Text shown ->
With interest rates remaining low and capital continuing to flow into Singapore as a haven, Savills Singapore has revised its full year investment sales forecast upward from S$34 billion to a range of S$35 billion to S$40 billion.
Singapore’s investment market began 2026 on solid footing, with total investment sales rising to S$11.48 billion[1] in Q1/2026, a 3.5% quarter-on-quarter (QoQ) increase from S$11.09 billion in Q4/2025 and a 95.4% year-on-year (YoY) surge from S$5.88 billion a year earlier. This also represents the highest quarterly investment sales since Q3/2013 (S$13.84 billion), highlighting the strength and depth of capital deployment in the current cycle. Investment activity was supported by developers actively replenishing their land banks amid steady residential demand. The revival of private capital — particularly from private funds and family offices — has also strengthened the overall investment appetite. Concurrently, ongoing capital recycling by developers, funds and REITs, together with a steady pipeline of upcoming REIT IPOs, continued to underpin market liquidity.
Private-sector office and retail assets are poised to be among the most resilient performers in 2026, underpinned by stable income profiles, improving investor sentiment in a low-interest rate environment, and a narrowing bid–ask spread between buyers and sellers.

Stored records ->
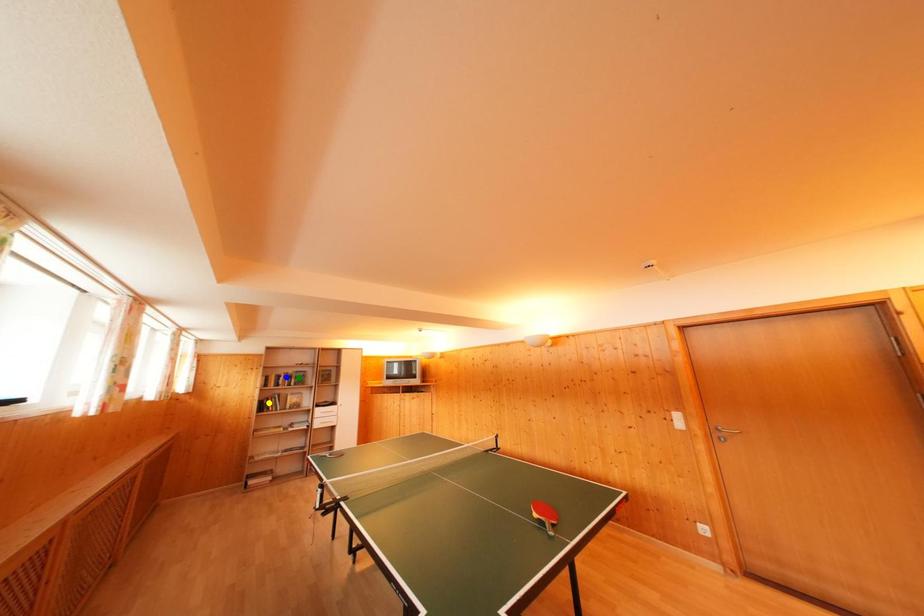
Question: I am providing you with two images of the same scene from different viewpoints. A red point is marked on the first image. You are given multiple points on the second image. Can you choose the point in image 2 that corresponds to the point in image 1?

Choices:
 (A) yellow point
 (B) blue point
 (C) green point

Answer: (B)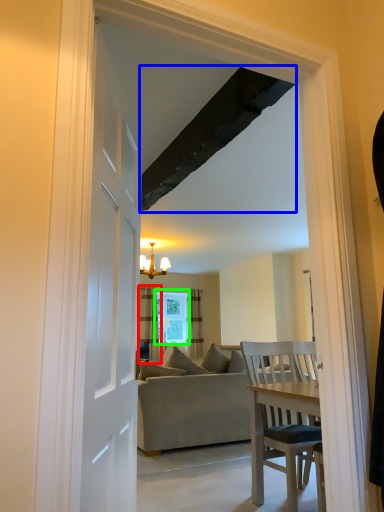
Question: Based on their relative distances, which object is farther from curtain (highlighted by a red box)? Choose from exhaust hood (highlighted by a blue box) and window (highlighted by a green box).

Choices:
 (A) exhaust hood
 (B) window

Answer: (A)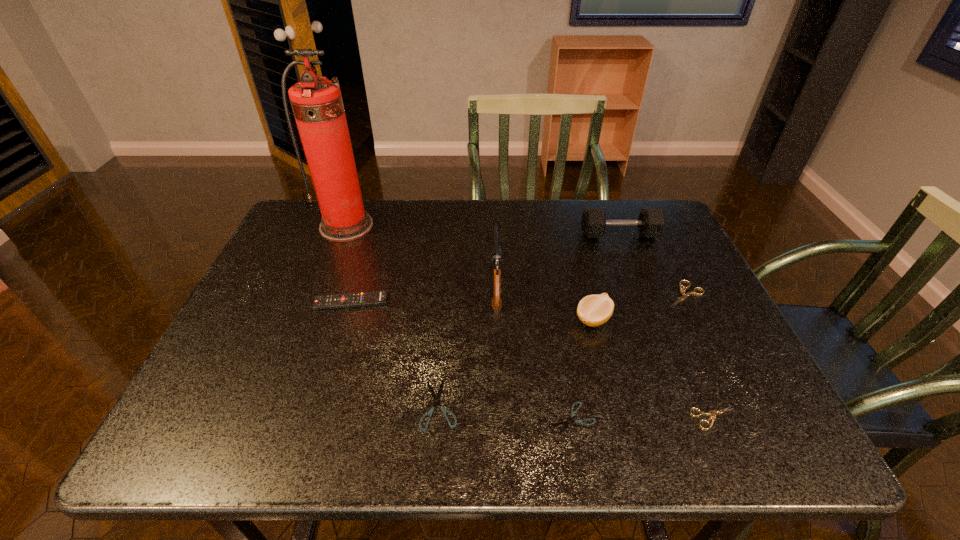
What are the coordinates of `object located at the far right corner` in the screenshot? It's located at (651, 222).

Where is `object situated at the near right corner`? The height and width of the screenshot is (540, 960). object situated at the near right corner is located at coordinates (713, 412).

Where is `free spot at the far edge of the desktop`? Image resolution: width=960 pixels, height=540 pixels. free spot at the far edge of the desktop is located at coordinates (533, 221).

Image resolution: width=960 pixels, height=540 pixels. I want to click on vacant space at the near edge of the desktop, so click(321, 422).

In order to click on free space at the left edge of the desktop in this screenshot , I will do `click(291, 315)`.

What are the coordinates of `vacant region at the right edge` in the screenshot? It's located at (637, 255).

In the image, there is a desktop. At what (x,y) coordinates should I click in order to perform the action: click on free region at the near left corner. Please return your answer as a coordinate pair (x, y). This screenshot has height=540, width=960. Looking at the image, I should click on (166, 452).

Where is `vacant space at the far right corner`? Image resolution: width=960 pixels, height=540 pixels. vacant space at the far right corner is located at coordinates [653, 199].

Identify the location of free spot at the near right corner of the desktop. (725, 444).

Find the location of a particular element. vacant space that's between the remote control and the third shears from right to left is located at coordinates (462, 360).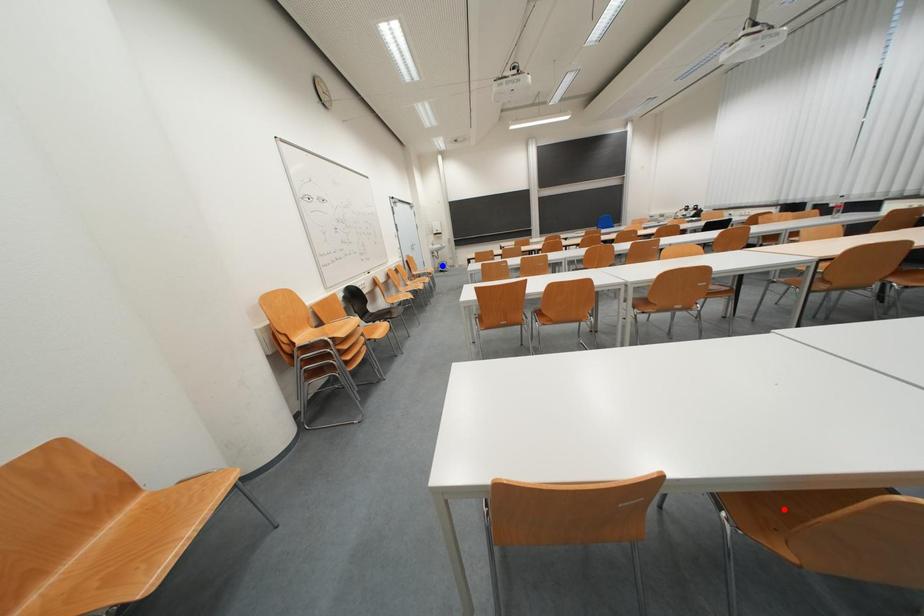
Question: In the image, two points are highlighted. Which point is nearer to the camera? Reply with the corresponding letter.

Choices:
 (A) blue point
 (B) red point

Answer: (B)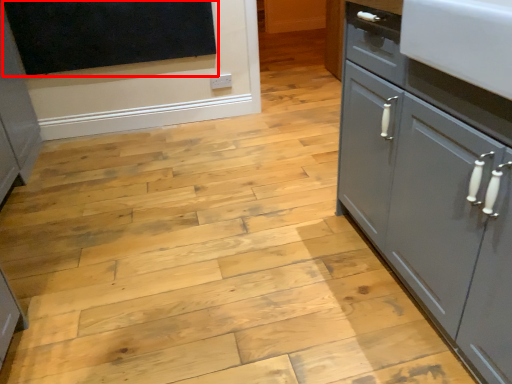
Question: From the image's perspective, where is dark (annotated by the red box) located in relation to cupboard in the image?

Choices:
 (A) below
 (B) above

Answer: (B)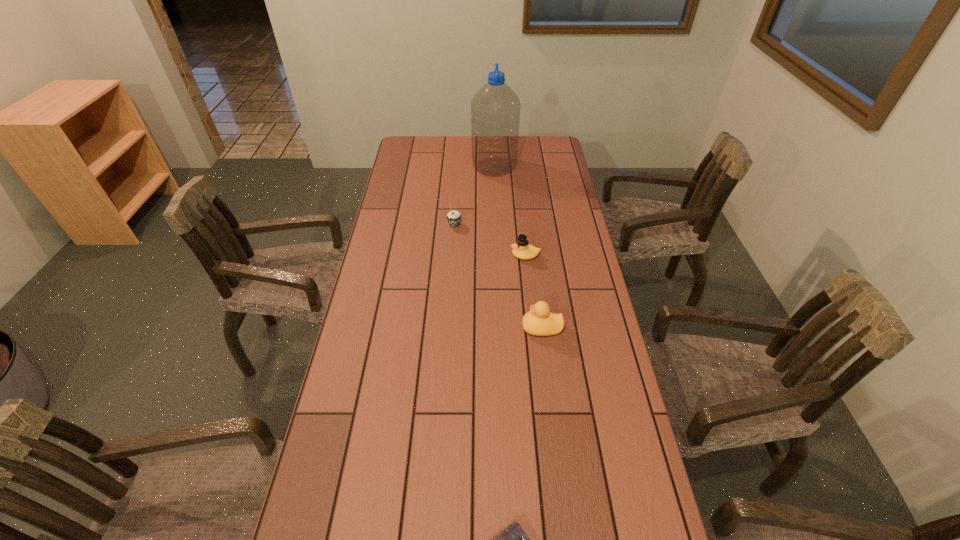
Identify the location of empty location between the cupcake and the nearer duck. (498, 276).

This screenshot has height=540, width=960. I want to click on empty location between the cupcake and the shorter duck, so click(x=490, y=240).

I want to click on free space between the cupcake and the shorter duck, so click(x=490, y=240).

The height and width of the screenshot is (540, 960). I want to click on vacant space in between the taller duck and the cupcake, so click(498, 276).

Your task ->
Quote the Singapore investment sales text from "Private-sector office and" up to and including "buyers and sellers.".

Expected answer ->
Private-sector office and retail assets are poised to be among the most resilient performers in 2026, underpinned by stable income profiles, improving investor sentiment in a low-interest rate environment, and a narrowing bid–ask spread between buyers and sellers.